Here's what: the tradesmen's entrance from No 11 suddenly bursts open and an ashen faced George races in waving the secret Treasury file spelling out the real options:
- Lean and mean - immediate 20% cut in all Departmental Expenditure Limits, increase in State Pension Age to 70 by 2015, outright abolition of Child Benefit and other working age benefits, 5 year freeze on all public sector salaries and pension entitlements.
- Siege economy - whack up taxes - double VAT, 30% standard rate of income tax, 60% higher rate, 35% Corporation Tax - manage loss of competitiveness by leaving EU and imposing Bennite tariff wall.
- Weimar Republic - rescind Bank of England independence, fire up the presses, inflate the debt away
- Whistling in the dark - do none of the above and hope the economy somehow grows us to salvation before the markets take fright
Whistling in the dark, aka growing out of debt, is the most attractive, involving least pain, and least loss of GDP in the process of deleveraging (ie reducing the ratio of debt to GDP). Unfortunately, McKinsey could find only three cases where that has happened, and they all involved WW2 or oil booms.
Weimar Republic, aka high inflation, has been the way out in a quarter of cases, so it's definitely a runner. But it doesn't always pan out altogether for the best, as Weimar showed all too clearly. And with today's skittish globalised bond markets it could easily end in a Götterdämmerung of high interest rates and collapsed sterling. Which might not be that great.

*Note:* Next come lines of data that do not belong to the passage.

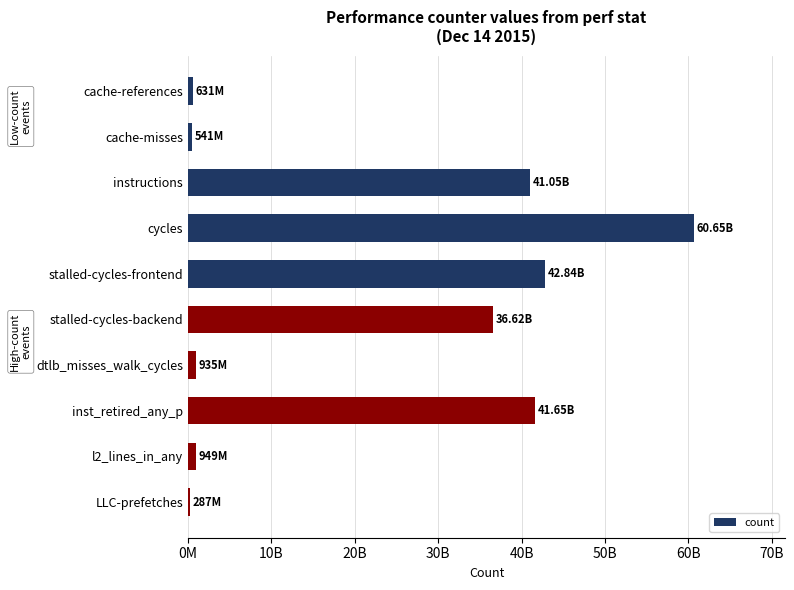

Are the bars horizontal?

Yes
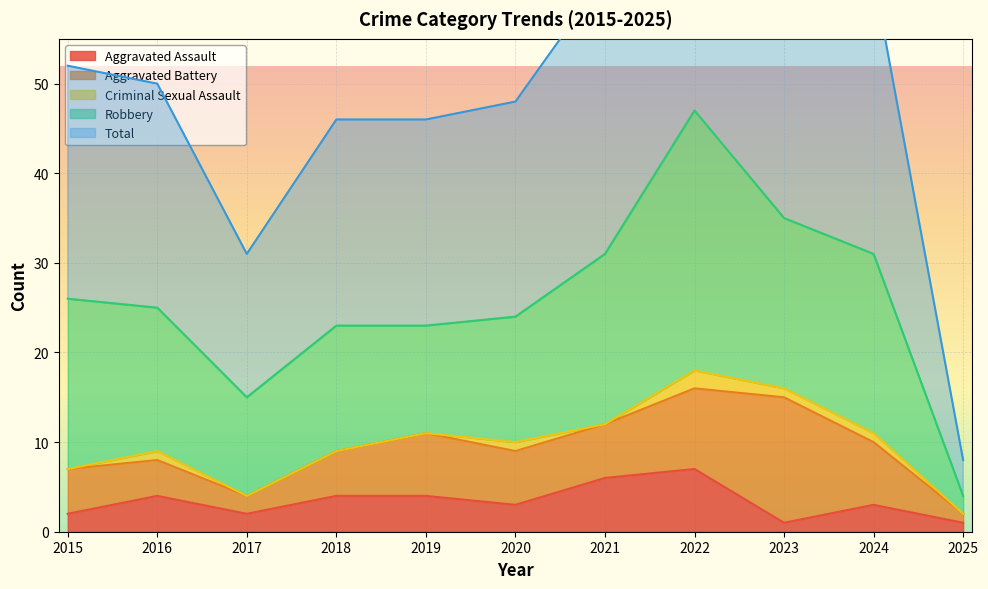

At which label is Aggravated Assault closest to 4?

2016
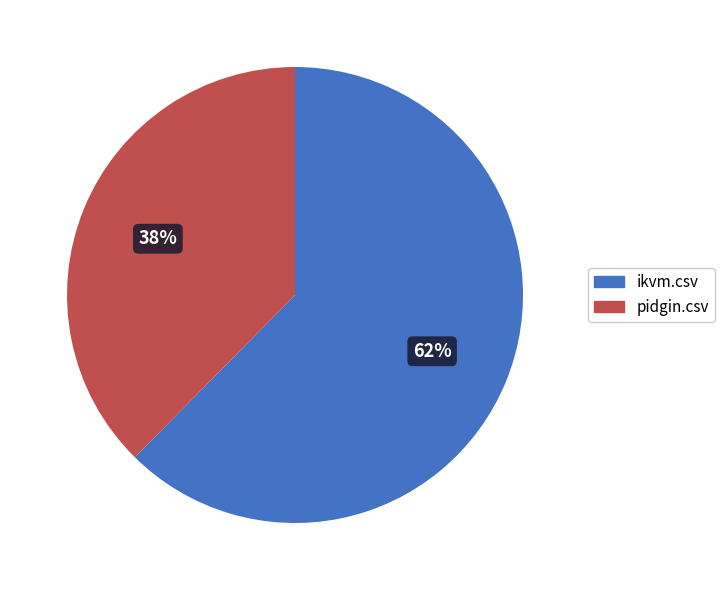

Does any single category account for the majority?

Yes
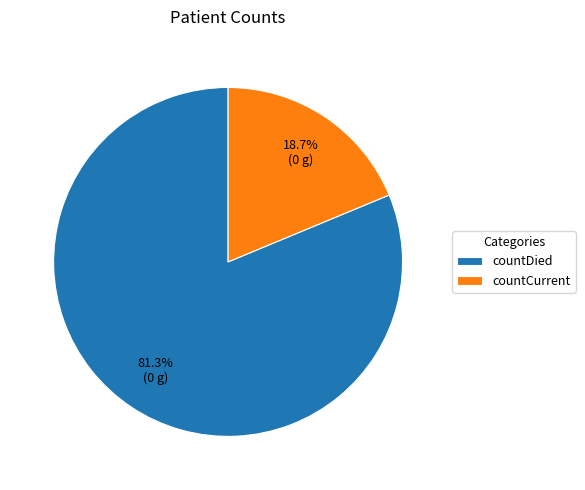

Which has a higher value, countDied or countCurrent?

countDied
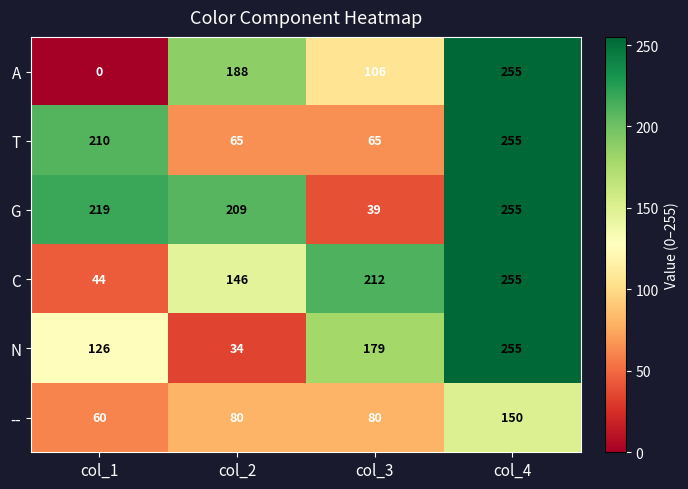

Which series has the largest total across all categories?

G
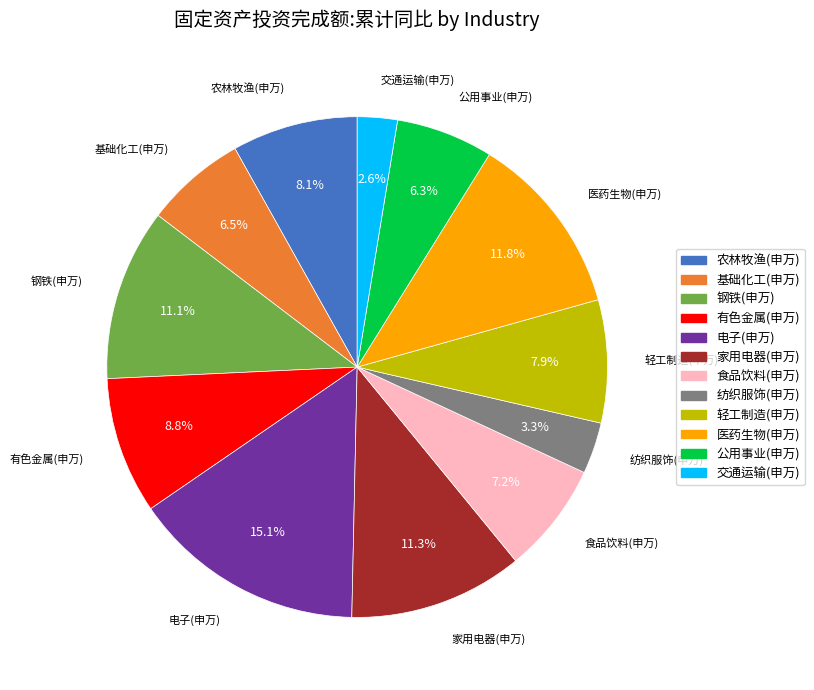

To the nearest percent, what is the difference between the largest and smallest slice percentages?

13%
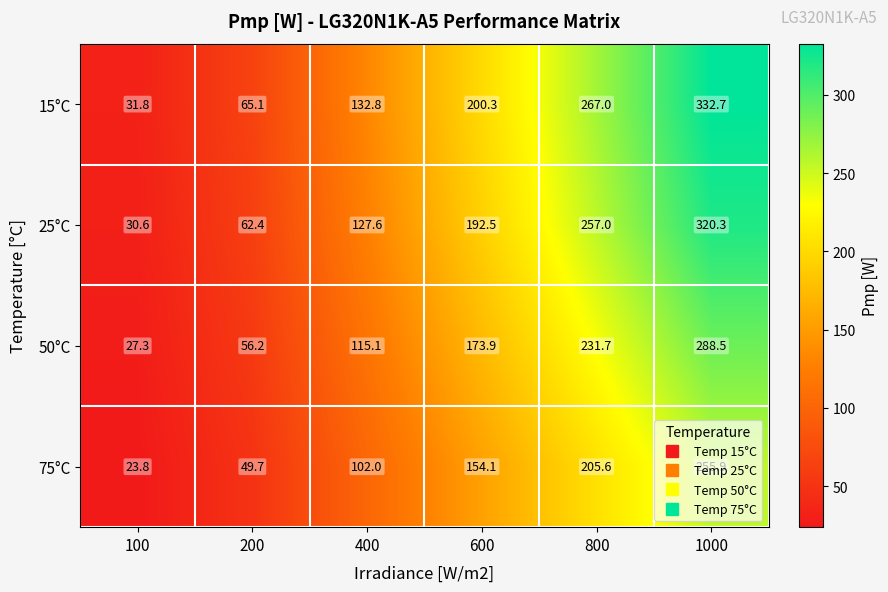

Where does the 50°C series first go above 173?

600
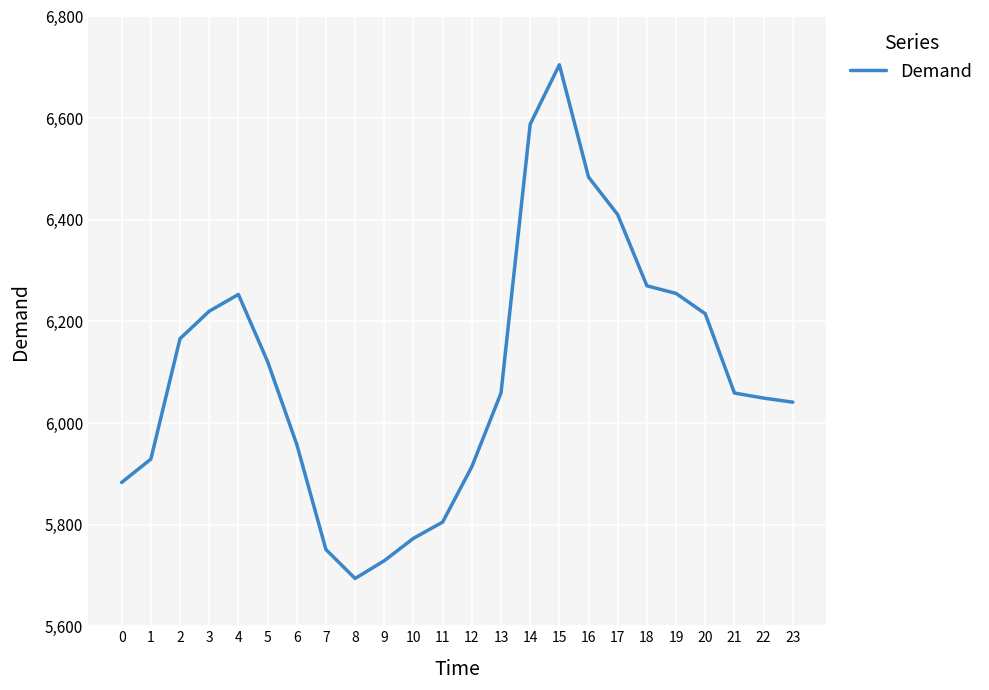

What is the difference between the maximum and minimum values?

1011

Massive default is a possibility not explicitly covered in the secret Treasury file - yet. But McKinsey reckon it too has been deployed in a quarter of cases. We'd just need to decide if we wanted to rank alongside Mexico and Argentina, and give up any hope of international credit for a generation or two.
Still, the clear winner - the approach that's been deployed in half of all cases - is what McKinsey call simply belt-tightening. The most common response of over-indebted countries is to borrow and consume much less.
Of course, individuals and companies know that, and many are already taking action to cut their debts. But governments are not always so bright. Or so decisive.
So as they contemplate maybe putting together some kind of plan, Cam and George might care to note a specific concern McKinsey raise:
"Current projections of government debt in some countries, such as the UK... may offset reductions in debt by households and the commercial sectors. We therefore see a risk that the economies may remain highly leveraged for a prolonged period, which would create a fragile and potentially unstable economic outlook over the next five to ten years."I hope someone at the Treasury remembers to highlight that point with a particularly flourescent marker.
We cannot afford any more faffing around.